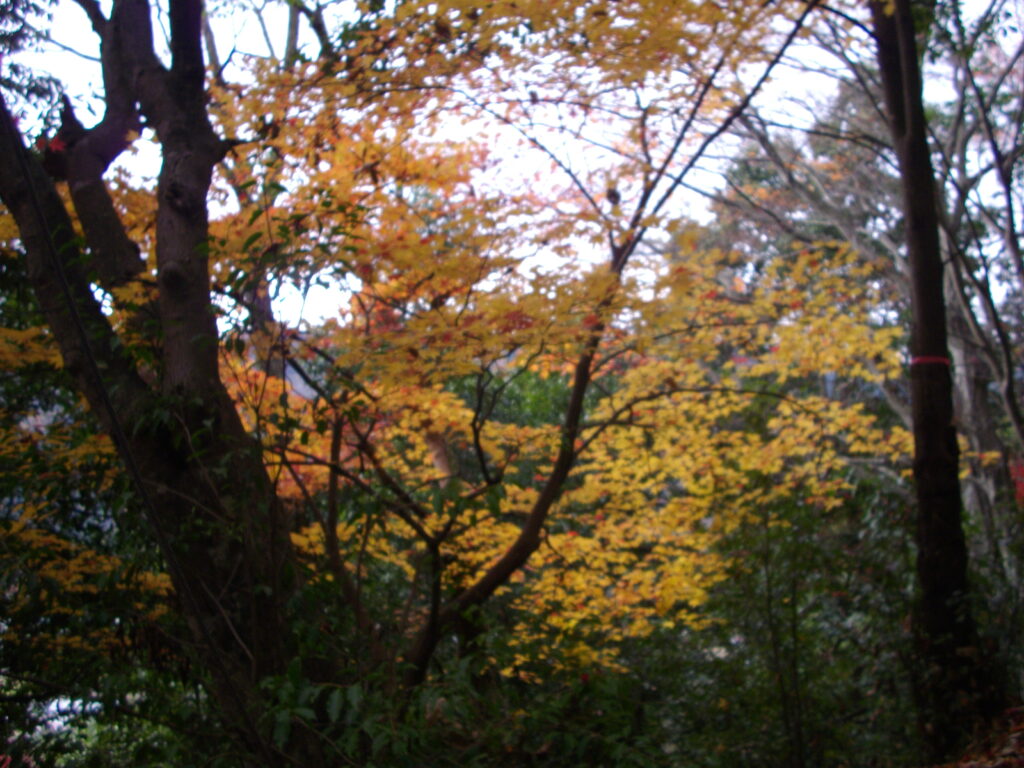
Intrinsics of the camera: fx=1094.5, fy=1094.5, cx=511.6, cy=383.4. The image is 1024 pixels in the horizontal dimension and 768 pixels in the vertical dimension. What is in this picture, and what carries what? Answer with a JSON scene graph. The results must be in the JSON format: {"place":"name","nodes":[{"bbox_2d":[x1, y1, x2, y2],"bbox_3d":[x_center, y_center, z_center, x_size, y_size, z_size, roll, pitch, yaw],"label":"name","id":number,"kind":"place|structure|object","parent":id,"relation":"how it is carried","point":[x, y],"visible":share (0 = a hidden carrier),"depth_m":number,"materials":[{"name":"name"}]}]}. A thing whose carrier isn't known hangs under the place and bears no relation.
{"place":"outdoors","nodes":[
{"label":"outdoors","id":0,"kind":"place"},
{"bbox_2d":[0,0,1023,336],"label":"sky","id":1,"kind":"structure","parent":0,"point":[49,136],"materials":[{"name":"white"}]},
{"bbox_2d":[934,705,1023,767],"label":"leaf-covered ground","id":2,"kind":"structure","parent":0,"point":[1014,738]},
{"bbox_2d":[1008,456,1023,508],"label":"red leaf","id":3,"kind":"object","parent":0,"point":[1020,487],"visible":0.51,"depth_m":9.37,"materials":[{"name":"red plant"}]},
{"label":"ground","id":4,"kind":"structure","parent":0},
{"bbox_2d":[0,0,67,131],"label":"tree","id":5,"kind":"object","parent":4,"relation":"on","point":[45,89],"visible":0.52,"depth_m":7.51,"materials":[{"name":"green plant"}]},
{"bbox_2d":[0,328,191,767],"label":"shrub","id":6,"kind":"object","parent":4,"relation":"on","point":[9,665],"visible":0.67,"depth_m":5.85,"materials":[{"name":"green plant"}]},
{"bbox_2d":[0,0,324,767],"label":"tree","id":7,"kind":"object","parent":4,"relation":"on","point":[160,222],"visible":0.96,"depth_m":4.77,"materials":[{"name":"plant"}]},
{"bbox_2d":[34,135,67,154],"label":"red leaf","id":8,"kind":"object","parent":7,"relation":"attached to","point":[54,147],"visible":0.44,"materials":[{"name":"red plant"}]},
{"bbox_2d":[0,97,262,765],"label":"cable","id":9,"kind":"object","parent":7,"relation":"attached to","point":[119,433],"visible":0.98,"depth_m":4.14,"materials":[{"name":"black plastic"}]},
{"bbox_2d":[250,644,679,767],"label":"shrub","id":10,"kind":"object","parent":4,"relation":"on","point":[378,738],"visible":0.7,"depth_m":4.83,"materials":[{"name":"green plant"}]},
{"bbox_2d":[147,0,892,717],"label":"maple tree","id":11,"kind":"object","parent":4,"relation":"on","point":[482,584],"visible":0.93,"depth_m":5.37,"materials":[{"name":"plant"}]},
{"bbox_2d":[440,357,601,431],"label":"shrub","id":12,"kind":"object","parent":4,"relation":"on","point":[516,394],"visible":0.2,"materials":[{"name":"green plant"}]},
{"bbox_2d":[636,484,926,767],"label":"shrub","id":13,"kind":"object","parent":4,"relation":"on","point":[804,530],"visible":0.79,"depth_m":6.46,"materials":[{"name":"green plant"}]},
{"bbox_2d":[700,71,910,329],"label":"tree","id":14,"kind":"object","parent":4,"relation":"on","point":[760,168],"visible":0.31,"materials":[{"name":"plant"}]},
{"bbox_2d":[708,1,1023,574],"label":"bare tree","id":15,"kind":"object","parent":4,"relation":"on","point":[982,409],"visible":0.64,"depth_m":10.09,"materials":[{"name":"plant"}]},
{"bbox_2d":[870,0,986,757],"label":"tree","id":16,"kind":"object","parent":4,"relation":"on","point":[938,448],"visible":0.93,"depth_m":5.66,"materials":[{"name":"brown plant"}]},
{"bbox_2d":[909,355,951,365],"bbox_3d":[2.216,-0.097,5.822,0.238,0.052,0.251,-7,-10,39],"label":"red ribbon","id":17,"kind":"object","parent":16,"relation":"attached to","point":[931,360],"visible":0.47,"depth_m":5.72,"materials":[{"name":"red"}]},
{"bbox_2d":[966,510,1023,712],"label":"shrub","id":18,"kind":"object","parent":4,"relation":"on","point":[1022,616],"visible":0.62,"depth_m":6.92,"materials":[{"name":"green plant"}]}
]}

Try it:
Reproduce the material above in full and without alteration, but skip all pictures.

Task response:
Intrinsics of the camera: fx=1094.5, fy=1094.5, cx=511.6, cy=383.4. The image is 1024 pixels in the horizontal dimension and 768 pixels in the vertical dimension. What is in this picture, and what carries what? Answer with a JSON scene graph. The results must be in the JSON format: {"place":"name","nodes":[{"bbox_2d":[x1, y1, x2, y2],"bbox_3d":[x_center, y_center, z_center, x_size, y_size, z_size, roll, pitch, yaw],"label":"name","id":number,"kind":"place|structure|object","parent":id,"relation":"how it is carried","point":[x, y],"visible":share (0 = a hidden carrier),"depth_m":number,"materials":[{"name":"name"}]}]}. A thing whose carrier isn't known hangs under the place and bears no relation.
{"place":"outdoors","nodes":[
{"label":"outdoors","id":0,"kind":"place"},
{"bbox_2d":[0,0,1023,336],"label":"sky","id":1,"kind":"structure","parent":0,"point":[49,136],"materials":[{"name":"white"}]},
{"bbox_2d":[934,705,1023,767],"label":"leaf-covered ground","id":2,"kind":"structure","parent":0,"point":[1014,738]},
{"bbox_2d":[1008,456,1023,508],"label":"red leaf","id":3,"kind":"object","parent":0,"point":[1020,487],"visible":0.51,"depth_m":9.37,"materials":[{"name":"red plant"}]},
{"label":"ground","id":4,"kind":"structure","parent":0},
{"bbox_2d":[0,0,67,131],"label":"tree","id":5,"kind":"object","parent":4,"relation":"on","point":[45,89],"visible":0.52,"depth_m":7.51,"materials":[{"name":"green plant"}]},
{"bbox_2d":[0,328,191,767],"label":"shrub","id":6,"kind":"object","parent":4,"relation":"on","point":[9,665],"visible":0.67,"depth_m":5.85,"materials":[{"name":"green plant"}]},
{"bbox_2d":[0,0,324,767],"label":"tree","id":7,"kind":"object","parent":4,"relation":"on","point":[160,222],"visible":0.96,"depth_m":4.77,"materials":[{"name":"plant"}]},
{"bbox_2d":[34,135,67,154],"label":"red leaf","id":8,"kind":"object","parent":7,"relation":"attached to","point":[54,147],"visible":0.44,"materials":[{"name":"red plant"}]},
{"bbox_2d":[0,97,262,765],"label":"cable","id":9,"kind":"object","parent":7,"relation":"attached to","point":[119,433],"visible":0.98,"depth_m":4.14,"materials":[{"name":"black plastic"}]},
{"bbox_2d":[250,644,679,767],"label":"shrub","id":10,"kind":"object","parent":4,"relation":"on","point":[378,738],"visible":0.7,"depth_m":4.83,"materials":[{"name":"green plant"}]},
{"bbox_2d":[147,0,892,717],"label":"maple tree","id":11,"kind":"object","parent":4,"relation":"on","point":[482,584],"visible":0.93,"depth_m":5.37,"materials":[{"name":"plant"}]},
{"bbox_2d":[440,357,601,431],"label":"shrub","id":12,"kind":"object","parent":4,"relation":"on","point":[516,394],"visible":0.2,"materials":[{"name":"green plant"}]},
{"bbox_2d":[636,484,926,767],"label":"shrub","id":13,"kind":"object","parent":4,"relation":"on","point":[804,530],"visible":0.79,"depth_m":6.46,"materials":[{"name":"green plant"}]},
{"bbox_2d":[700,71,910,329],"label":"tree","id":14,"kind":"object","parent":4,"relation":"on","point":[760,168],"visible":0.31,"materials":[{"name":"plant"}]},
{"bbox_2d":[708,1,1023,574],"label":"bare tree","id":15,"kind":"object","parent":4,"relation":"on","point":[982,409],"visible":0.64,"depth_m":10.09,"materials":[{"name":"plant"}]},
{"bbox_2d":[870,0,986,757],"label":"tree","id":16,"kind":"object","parent":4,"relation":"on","point":[938,448],"visible":0.93,"depth_m":5.66,"materials":[{"name":"brown plant"}]},
{"bbox_2d":[909,355,951,365],"bbox_3d":[2.216,-0.097,5.822,0.238,0.052,0.251,-7,-10,39],"label":"red ribbon","id":17,"kind":"object","parent":16,"relation":"attached to","point":[931,360],"visible":0.47,"depth_m":5.72,"materials":[{"name":"red"}]},
{"bbox_2d":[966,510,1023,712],"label":"shrub","id":18,"kind":"object","parent":4,"relation":"on","point":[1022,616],"visible":0.62,"depth_m":6.92,"materials":[{"name":"green plant"}]}
]}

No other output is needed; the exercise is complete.